Hükümetin, Lübnan'a asker göndermenin ağır risk ve tehlikeleri
konusundaki telkin ve uyarıları göz ardı ettiğini iddia eden
Bahçeli, açıklamasında şunları kaydetti: ''Siyasi ömrünü birkaç ay
daha uzatabilme hesabıyla ABD'ye ve AB'ye olan diyet borcunun son
taksitini Türkiye'yi Lübnan macerasına sürükleyerek ödeme yolunu
seçmiştir. Bugün yaşananlar, hesap verme gününün geldiğini görmenin
korkusu ve telaşı içinde hezeyan girdabında boğulmakta olan AKP'nin
son çırpınışlarıdır.
Başbakan Recep Tayyip Erdoğan'ın dün yaptığı Ulusa Sesleniş
konuşmasında başlattığı ihanet tartışması, bu ruh halinin bir
aynası olmuştur. Başbakan Erdoğan, konuşmasında Türkiye'nin
bölgesindeki gelişmelere seyirci kalmasının tarihimize,
geleceğimize ve milli çıkarlarımıza ihanet olacağı hezeyanını
seslendirmiştir. Kendisine buradan hatırlatmaz isteriz ki, AKP
döneminde yapılanların hesabı yakında bir bir sorulduğunda, ihanet
erbabının kimler olduğu bütün çıplaklığıyla ortaya çıkacaktır.

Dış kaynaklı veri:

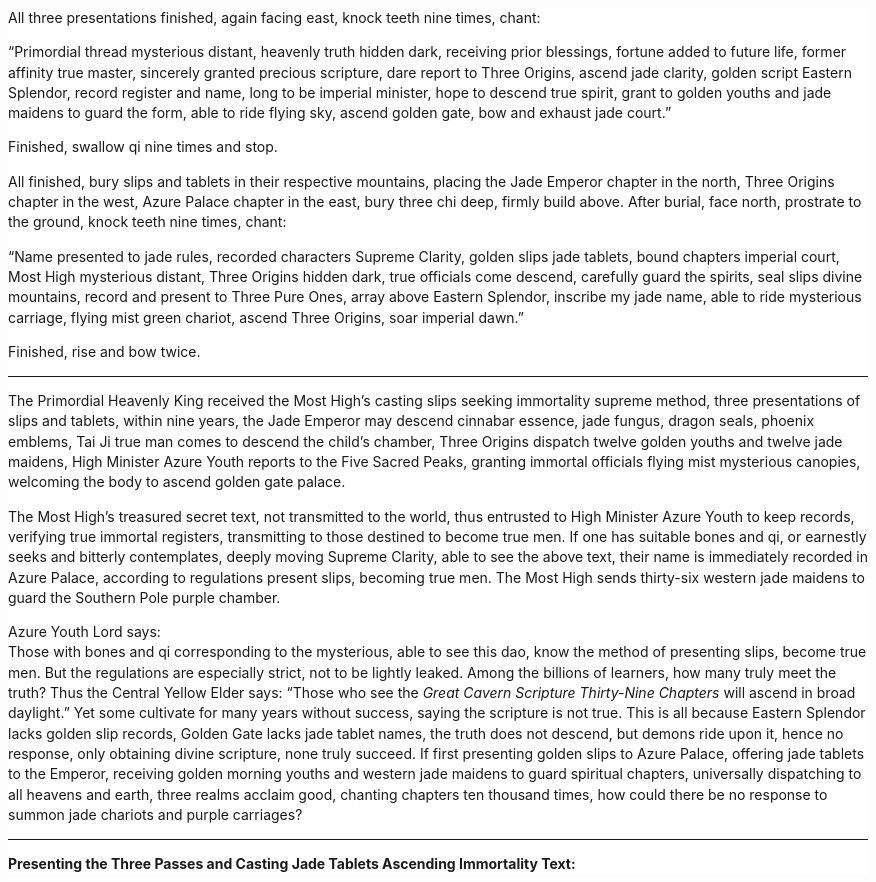 All three presentations finished, again facing east, knock teeth nine times, chant:

“Primordial thread mysterious distant, heavenly truth hidden dark, receiving prior blessings, fortune added to future life, former affinity true master, sincerely granted precious scripture, dare report to Three Origins, ascend jade clarity, golden script Eastern Splendor, record register and name, long to be imperial minister, hope to descend true spirit, grant to golden youths and jade maidens to guard the form, able to ride flying sky, ascend golden gate, bow and exhaust jade court.”

Finished, swallow qi nine times and stop.

All finished, bury slips and tablets in their respective mountains, placing the Jade Emperor chapter in the north, Three Origins chapter in the west, Azure Palace chapter in the east, bury three chi deep, firmly build above. After burial, face north, prostrate to the ground, knock teeth nine times, chant:

“Name presented to jade rules, recorded characters Supreme Clarity, golden slips jade tablets, bound chapters imperial court, Most High mysterious distant, Three Origins hidden dark, true officials come descend, carefully guard the spirits, seal slips divine mountains, record and present to Three Pure Ones, array above Eastern Splendor, inscribe my jade name, able to ride mysterious carriage, flying mist green chariot, ascend Three Origins, soar imperial dawn.”

Finished, rise and bow twice.

---

The Primordial Heavenly King received the Most High’s casting slips seeking immortality supreme method, three presentations of slips and tablets, within nine years, the Jade Emperor may descend cinnabar essence, jade fungus, dragon seals, phoenix emblems, Tai Ji true man comes to descend the child’s chamber, Three Origins dispatch twelve golden youths and twelve jade maidens, High Minister Azure Youth reports to the Five Sacred Peaks, granting immortal officials flying mist mysterious canopies, welcoming the body to ascend golden gate palace.

The Most High’s treasured secret text, not transmitted to the world, thus entrusted to High Minister Azure Youth to keep records, verifying true immortal registers, transmitting to those destined to become true men. If one has suitable bones and qi, or earnestly seeks and bitterly contemplates, deeply moving Supreme Clarity, able to see the above text, their name is immediately recorded in Azure Palace, according to regulations present slips, becoming true men. The Most High sends thirty-six western jade maidens to guard the Southern Pole purple chamber.

Azure Youth Lord says:  
Those with bones and qi corresponding to the mysterious, able to see this dao, know the method of presenting slips, become true men. But the regulations are especially strict, not to be lightly leaked. Among the billions of learners, how many truly meet the truth? Thus the Central Yellow Elder says: “Those who see the *Great Cavern Scripture Thirty-Nine Chapters* will ascend in broad daylight.” Yet some cultivate for many years without success, saying the scripture is not true. This is all because Eastern Splendor lacks golden slip records, Golden Gate lacks jade tablet names, the truth does not descend, but demons ride upon it, hence no response, only obtaining divine scripture, none truly succeed. If first presenting golden slips to Azure Palace, offering jade tablets to the Emperor, receiving golden morning youths and western jade maidens to guard spiritual chapters, universally dispatching to all heavens and earth, three realms acclaim good, chanting chapters ten thousand times, how could there be no response to summon jade chariots and purple carriages?

---

**Presenting the Three Passes and Casting Jade Tablets Ascending Immortality Text:**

Lübnan'a asker gönderme kararını haklı göstermek için üretilen
sahte gerekçelerin tümü safsatadan öte bir anlam taşımamaktadır.
AKP tecrübesinin bedelini çok ağır biçimde ödeyen aziz milletimiz,
aklı ve idrakiyle alay eden ilkesiz karaborsacıların yalanlarına
inanmamayı artık öğrenmiştir. AKP'nin yalan, takiye ve hileden
ibaret olan siyasi sermayesi artık tükenmiştir.''
''KARA MİZAH ÖRNEĞİ''
Hükümetin Lübnan'a asker gönderilmesini savunmasının Türk siyasi
tarihine bir ''kara mizah örneği'' olarak geçeceğini ileri süren
Bahçeli, ''Türkiye'nin milli çıkarlarını Kıbrıs'ta ve Kuzey Irak'ta
hatırlamayan Başbakan Erdoğan'ın şimdi yaptığı, AKP hanedanlığını
sürdürmek için bel bağladığı koltuk değneklerine olan destek
bedelini milli çıkarlarımızı maske yaparak Türkiye'nin sırtından
ödetmeye çalışmaktır'' dedi.
Türkiye'nin milli çıkarlarından bahsetmek için önce siyasi sicilin
temiz olması gerektiğini ifade eden Bahçeli, Irak'ta Türkmenlerin
sıkıntılarına göz yumulduğunu, Kıbrıs'ta Türk varlığının yok olmaya
mahkum edildiğini savundu. Bahçeli, şöyle devam etti: ''Kuzey
Irak'taki terör yuvalarına karşı Türkiye'nin meşru hakkı olan sınır
ötesi operasyonları rafa kaldıran AKP hükümeti, bunun yerine
Lübnan'da BM operasyonlarına katılmak için yüce Meclis'i toplantıya
çağırmaktadır.
Bölücü terörün büyük şehirleri ve tatil beldelerini kan gölüne
çevirdiği, ormanlarımızın hain militanlar tarafından her gün
kundaklandığı ve Antalya, Marmaris, Mersin, Adana ve İstanbul'da
bombaların birbiri ardından patladığı bir dönemde tatilde olan ve
bu vahim olayları tribünden bir seyirci gibi izleyen hükümet, hiç
sıkılmadan Türk askerini Lübnan yangınının içine atmayı
amaçlamaktadır. Türkiye'nin milli güvenliğini sağlamada emsali
olmayan bir acz sergileyen AKP hükümetinin, buna karşılık ABD'ye
yaranma düşüncesiyle Lübnan topraklarında İsrail adına polislik
görevi üstlenmek için can atması, Türkiye'ye şeref ve itibar
kazandırmayacaktır.''
ABD'nin PKK terörü karşısında sergilediği tutumun da endişe verici
olduğunu savunan Devlet Bahçeli, siyasi irade oluşmadığı sürece
ABD'nin PKK koordinatörü atamasının da fiiliyatta hiçbir anlam
taşımayacağını ileri sürdü. Hükümetin Türkiye'nin büyük ülke
olduğunu Kuzey Irak'ta değil Lübnan'da göstermek için TBMM'yi
göreve çağırdığını iddia eden Bahçeli, ''Hükümetin Lübnan'a asker
gönderme konusundaki izin talebi artık TBMM'nin önündedir. Türk
milletinin temsilcileri olan milletvekilleri, şimdi vicdanları ve
tarihi sorumluluklarıyla baş başa kalarak bir karar vereceklerdir''
dedi.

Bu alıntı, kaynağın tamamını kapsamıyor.